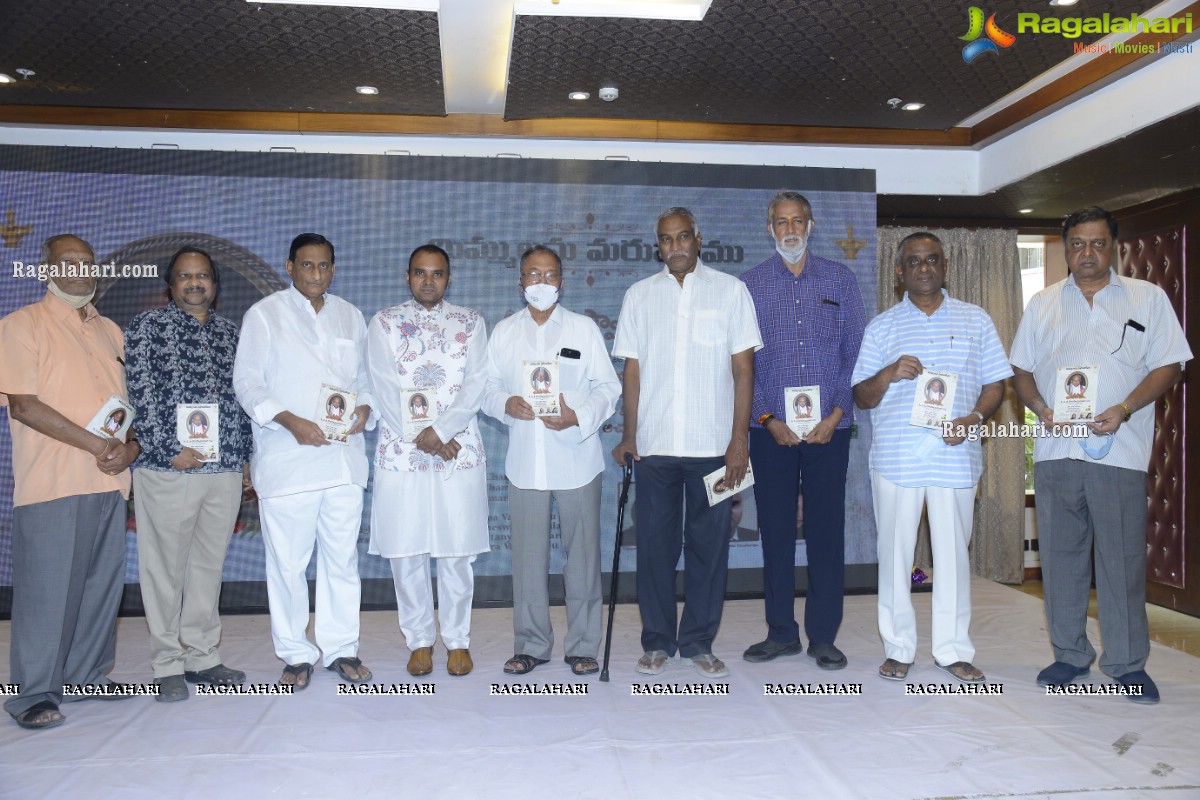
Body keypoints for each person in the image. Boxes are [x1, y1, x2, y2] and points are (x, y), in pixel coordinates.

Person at [1011, 206, 1191, 703]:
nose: (1086, 253)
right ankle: (1069, 655)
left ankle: (1129, 663)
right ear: (1066, 248)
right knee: (1063, 560)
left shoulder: (1147, 298)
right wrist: (1041, 409)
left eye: (1096, 243)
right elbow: (1021, 371)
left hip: (1120, 451)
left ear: (1113, 246)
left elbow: (1170, 365)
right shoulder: (1043, 303)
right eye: (1076, 245)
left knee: (1121, 561)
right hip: (1056, 449)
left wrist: (1126, 406)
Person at [852, 232, 1011, 683]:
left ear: (945, 266)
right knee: (896, 557)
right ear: (899, 272)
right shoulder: (881, 327)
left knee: (953, 558)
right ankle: (899, 648)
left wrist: (976, 417)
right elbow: (861, 397)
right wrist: (887, 373)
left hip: (954, 458)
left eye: (932, 260)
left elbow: (997, 384)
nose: (924, 268)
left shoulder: (976, 320)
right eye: (914, 261)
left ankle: (952, 650)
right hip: (898, 460)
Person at [612, 207, 762, 679]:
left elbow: (743, 371)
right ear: (657, 245)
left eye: (682, 237)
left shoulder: (731, 291)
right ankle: (657, 641)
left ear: (699, 238)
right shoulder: (639, 296)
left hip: (715, 450)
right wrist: (629, 434)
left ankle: (698, 640)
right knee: (655, 549)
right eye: (665, 240)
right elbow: (631, 371)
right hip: (655, 448)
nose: (674, 246)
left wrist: (738, 442)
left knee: (709, 549)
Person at [0, 234, 140, 730]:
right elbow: (24, 405)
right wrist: (97, 446)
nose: (81, 269)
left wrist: (129, 449)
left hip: (109, 482)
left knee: (99, 587)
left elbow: (129, 412)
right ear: (46, 270)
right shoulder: (21, 326)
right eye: (68, 262)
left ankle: (85, 677)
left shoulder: (111, 332)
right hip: (53, 482)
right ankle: (33, 694)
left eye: (87, 262)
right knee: (46, 591)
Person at [233, 233, 374, 689]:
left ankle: (340, 649)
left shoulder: (351, 316)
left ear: (334, 270)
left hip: (342, 462)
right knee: (289, 565)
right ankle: (295, 652)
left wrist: (365, 410)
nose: (316, 274)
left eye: (324, 266)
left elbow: (368, 380)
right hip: (288, 459)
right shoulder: (265, 315)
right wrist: (290, 420)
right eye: (307, 265)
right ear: (290, 267)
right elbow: (248, 384)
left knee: (341, 562)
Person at [738, 191, 866, 670]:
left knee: (827, 532)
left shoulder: (840, 279)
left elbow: (857, 355)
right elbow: (742, 363)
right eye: (781, 222)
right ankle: (780, 632)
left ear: (811, 226)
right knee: (773, 532)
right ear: (769, 229)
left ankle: (824, 637)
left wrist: (834, 415)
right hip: (770, 430)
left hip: (829, 430)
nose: (790, 229)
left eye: (798, 221)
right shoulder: (747, 286)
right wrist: (769, 420)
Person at [481, 245, 620, 677]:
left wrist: (578, 415)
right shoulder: (503, 332)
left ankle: (582, 646)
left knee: (581, 559)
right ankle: (532, 645)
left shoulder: (582, 330)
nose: (541, 283)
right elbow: (484, 389)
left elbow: (608, 389)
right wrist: (507, 403)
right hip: (526, 465)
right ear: (520, 281)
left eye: (550, 275)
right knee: (527, 560)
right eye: (533, 275)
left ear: (562, 282)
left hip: (577, 460)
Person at [125, 247, 254, 701]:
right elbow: (138, 389)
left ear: (214, 287)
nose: (194, 283)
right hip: (168, 468)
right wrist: (167, 447)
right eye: (184, 277)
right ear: (171, 285)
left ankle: (202, 656)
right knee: (164, 569)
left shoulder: (231, 335)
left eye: (202, 276)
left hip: (222, 470)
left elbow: (243, 401)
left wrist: (244, 458)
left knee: (207, 567)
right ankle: (167, 664)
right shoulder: (146, 328)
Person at [366, 244, 490, 678]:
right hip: (402, 453)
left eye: (437, 274)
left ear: (448, 278)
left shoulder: (470, 323)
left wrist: (443, 432)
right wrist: (425, 437)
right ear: (407, 276)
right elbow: (380, 385)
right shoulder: (384, 322)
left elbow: (477, 384)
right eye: (420, 273)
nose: (428, 281)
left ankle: (457, 641)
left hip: (459, 451)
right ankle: (419, 641)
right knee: (408, 551)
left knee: (456, 552)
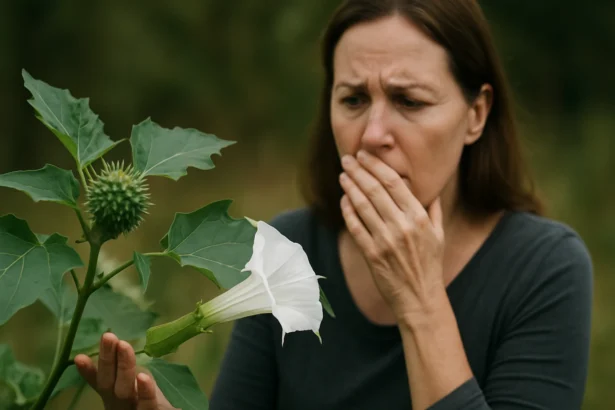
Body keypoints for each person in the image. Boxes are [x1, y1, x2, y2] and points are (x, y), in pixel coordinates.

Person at [75, 0, 594, 409]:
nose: (372, 134)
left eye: (409, 101)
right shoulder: (290, 248)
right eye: (353, 100)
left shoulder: (543, 268)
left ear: (476, 114)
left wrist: (420, 300)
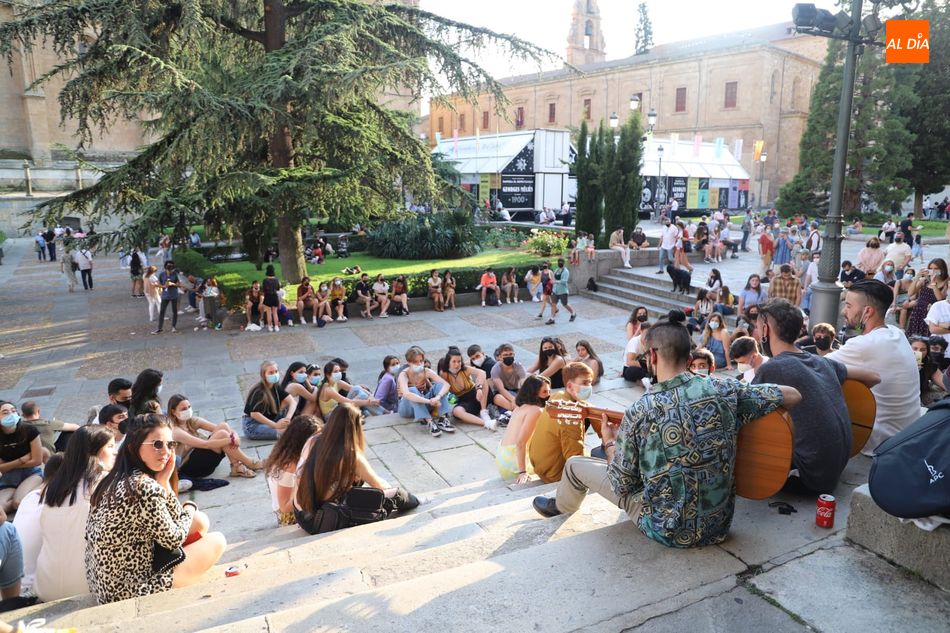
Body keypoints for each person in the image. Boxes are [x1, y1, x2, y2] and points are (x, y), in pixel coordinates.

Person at [531, 311, 802, 547]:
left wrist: (610, 442)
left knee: (576, 464)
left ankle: (561, 506)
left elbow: (620, 484)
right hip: (718, 526)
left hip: (666, 530)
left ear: (652, 356)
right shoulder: (724, 388)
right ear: (688, 355)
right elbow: (792, 395)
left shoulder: (641, 411)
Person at [86, 413, 226, 604]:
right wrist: (189, 508)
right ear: (133, 448)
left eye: (171, 445)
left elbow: (171, 524)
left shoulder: (112, 479)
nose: (166, 452)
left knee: (199, 522)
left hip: (103, 585)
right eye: (157, 444)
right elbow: (173, 539)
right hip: (131, 589)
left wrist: (164, 484)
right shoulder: (142, 486)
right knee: (217, 540)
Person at [753, 299, 880, 494]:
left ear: (766, 329)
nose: (755, 332)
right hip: (835, 467)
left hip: (809, 475)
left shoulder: (771, 368)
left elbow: (743, 411)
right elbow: (873, 377)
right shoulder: (822, 362)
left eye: (756, 327)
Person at [292, 405, 418, 535]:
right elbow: (379, 485)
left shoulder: (312, 441)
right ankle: (420, 502)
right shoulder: (351, 455)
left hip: (301, 513)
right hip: (325, 519)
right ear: (355, 428)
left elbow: (298, 476)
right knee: (397, 494)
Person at [827, 280, 920, 455]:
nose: (843, 311)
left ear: (867, 312)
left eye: (848, 306)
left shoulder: (864, 344)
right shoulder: (895, 332)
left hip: (880, 442)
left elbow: (812, 368)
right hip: (906, 433)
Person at [33, 425, 116, 602]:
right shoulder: (106, 484)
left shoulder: (53, 487)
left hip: (46, 586)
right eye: (110, 446)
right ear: (96, 452)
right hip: (90, 586)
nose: (115, 452)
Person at [527, 362, 600, 484]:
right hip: (555, 473)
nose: (589, 387)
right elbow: (576, 461)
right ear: (570, 386)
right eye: (585, 383)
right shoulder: (571, 414)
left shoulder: (558, 396)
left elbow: (584, 405)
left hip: (541, 467)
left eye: (590, 383)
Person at [168, 394, 262, 480]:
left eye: (189, 407)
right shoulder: (176, 431)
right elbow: (205, 445)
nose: (188, 411)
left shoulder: (192, 421)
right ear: (173, 412)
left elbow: (226, 428)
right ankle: (249, 462)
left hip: (201, 457)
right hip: (191, 468)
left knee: (223, 426)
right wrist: (231, 439)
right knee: (222, 434)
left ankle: (236, 466)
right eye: (183, 409)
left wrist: (235, 436)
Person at [264, 414, 321, 526]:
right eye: (314, 438)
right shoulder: (289, 466)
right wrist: (311, 492)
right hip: (290, 517)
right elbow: (285, 507)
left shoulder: (294, 456)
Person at [495, 375, 550, 483]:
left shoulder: (520, 407)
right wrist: (523, 472)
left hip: (503, 458)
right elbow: (520, 442)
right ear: (534, 393)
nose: (548, 395)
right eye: (544, 392)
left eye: (549, 391)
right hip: (513, 465)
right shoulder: (535, 410)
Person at [396, 346, 454, 437]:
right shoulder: (403, 374)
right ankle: (429, 422)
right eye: (415, 362)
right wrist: (429, 401)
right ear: (408, 362)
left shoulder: (426, 371)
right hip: (407, 409)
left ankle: (443, 419)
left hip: (424, 403)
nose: (419, 364)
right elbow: (406, 394)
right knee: (412, 390)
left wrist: (437, 397)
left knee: (439, 385)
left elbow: (446, 385)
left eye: (421, 361)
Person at [0, 402, 44, 515]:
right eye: (5, 412)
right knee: (1, 508)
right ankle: (17, 494)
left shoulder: (29, 430)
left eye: (13, 411)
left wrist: (9, 464)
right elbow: (1, 469)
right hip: (9, 479)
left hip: (31, 474)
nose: (11, 414)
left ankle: (42, 488)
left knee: (18, 502)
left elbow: (37, 460)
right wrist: (23, 460)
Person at [438, 348, 496, 430]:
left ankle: (484, 412)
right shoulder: (444, 374)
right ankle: (486, 423)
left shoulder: (464, 369)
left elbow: (482, 373)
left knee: (483, 381)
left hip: (479, 395)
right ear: (448, 362)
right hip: (464, 400)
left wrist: (479, 388)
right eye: (454, 361)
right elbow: (440, 387)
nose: (457, 364)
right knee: (456, 411)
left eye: (459, 361)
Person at [243, 361, 295, 440]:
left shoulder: (276, 387)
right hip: (253, 425)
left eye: (276, 371)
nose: (274, 374)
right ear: (264, 375)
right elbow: (254, 414)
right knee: (288, 433)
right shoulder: (259, 391)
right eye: (271, 373)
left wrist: (288, 419)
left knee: (291, 427)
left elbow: (292, 402)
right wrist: (275, 425)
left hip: (270, 419)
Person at [317, 360, 384, 420]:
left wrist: (370, 396)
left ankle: (379, 412)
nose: (339, 373)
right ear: (328, 375)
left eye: (339, 371)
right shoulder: (328, 389)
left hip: (338, 410)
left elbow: (355, 388)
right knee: (362, 396)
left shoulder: (337, 382)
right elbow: (349, 402)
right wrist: (369, 402)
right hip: (331, 416)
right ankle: (383, 412)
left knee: (357, 389)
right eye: (335, 371)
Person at [907, 259, 948, 337]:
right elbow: (910, 293)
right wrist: (917, 278)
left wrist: (933, 283)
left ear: (942, 269)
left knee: (928, 337)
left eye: (936, 268)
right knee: (915, 336)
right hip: (918, 311)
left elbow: (940, 298)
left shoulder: (945, 282)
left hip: (932, 313)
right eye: (931, 268)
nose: (933, 271)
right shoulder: (925, 281)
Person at [490, 344, 527, 413]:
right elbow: (501, 389)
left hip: (517, 391)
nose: (508, 356)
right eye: (505, 355)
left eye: (510, 354)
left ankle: (514, 410)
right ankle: (520, 410)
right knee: (497, 398)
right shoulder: (495, 369)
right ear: (500, 357)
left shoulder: (518, 366)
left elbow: (524, 384)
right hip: (502, 393)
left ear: (514, 355)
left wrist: (519, 397)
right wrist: (513, 399)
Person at [152, 260, 181, 335]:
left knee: (174, 311)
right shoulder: (162, 274)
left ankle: (174, 326)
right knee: (162, 311)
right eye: (168, 266)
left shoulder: (175, 274)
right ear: (165, 266)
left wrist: (174, 284)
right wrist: (164, 286)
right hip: (165, 295)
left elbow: (179, 283)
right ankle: (159, 328)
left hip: (174, 294)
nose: (170, 267)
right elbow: (158, 284)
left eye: (171, 266)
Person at [547, 258, 576, 325]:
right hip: (555, 290)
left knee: (565, 304)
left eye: (561, 262)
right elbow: (553, 277)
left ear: (563, 263)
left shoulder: (566, 271)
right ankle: (552, 319)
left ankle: (573, 313)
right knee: (553, 304)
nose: (560, 263)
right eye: (559, 261)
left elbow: (564, 281)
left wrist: (555, 281)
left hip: (563, 291)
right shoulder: (556, 270)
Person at [261, 265, 282, 332]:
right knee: (275, 313)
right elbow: (278, 288)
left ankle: (270, 326)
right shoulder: (276, 280)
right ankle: (276, 326)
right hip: (275, 296)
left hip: (267, 297)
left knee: (268, 313)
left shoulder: (265, 280)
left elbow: (264, 290)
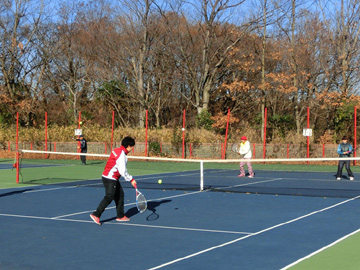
════════════════════
* [Exercise brief]:
Copy exactly the lines of the listing above between the one holding "right ankle: (419, 641)" and the one holding "right knee: (217, 540)", inclusive; omit all pictures.

* [Solution]:
right ankle: (419, 641)
right knee: (408, 551)
left knee: (456, 552)
Body keypoints for each person in the image. Boxes are [x1, y1, x2, y2] and points are (x, y), in pixel coordinates.

Person at [75, 0, 594, 409]:
nose: (372, 134)
left eye: (409, 101)
right shoulder: (290, 248)
right eye: (353, 100)
left shoulder: (543, 268)
left ear: (476, 114)
left wrist: (420, 300)
Body keypoints for each person in the image. Boxes are [x1, y1, x2, y2] and points are (x, y), in pixel coordinates.

Person at [531, 311, 802, 547]:
left wrist: (610, 442)
left knee: (576, 464)
left ankle: (561, 506)
left elbow: (620, 484)
right hip: (718, 526)
left hip: (666, 530)
left ear: (652, 356)
right shoulder: (724, 388)
right ear: (688, 355)
right elbow: (792, 395)
left shoulder: (641, 411)
Person at [86, 413, 226, 604]:
right wrist: (189, 508)
right ear: (133, 448)
left eye: (171, 445)
left elbow: (171, 524)
left shoulder: (112, 479)
nose: (166, 452)
left knee: (199, 522)
left hip: (103, 585)
right eye: (157, 444)
right elbow: (173, 539)
right hip: (131, 589)
left wrist: (164, 484)
right shoulder: (142, 486)
right knee: (217, 540)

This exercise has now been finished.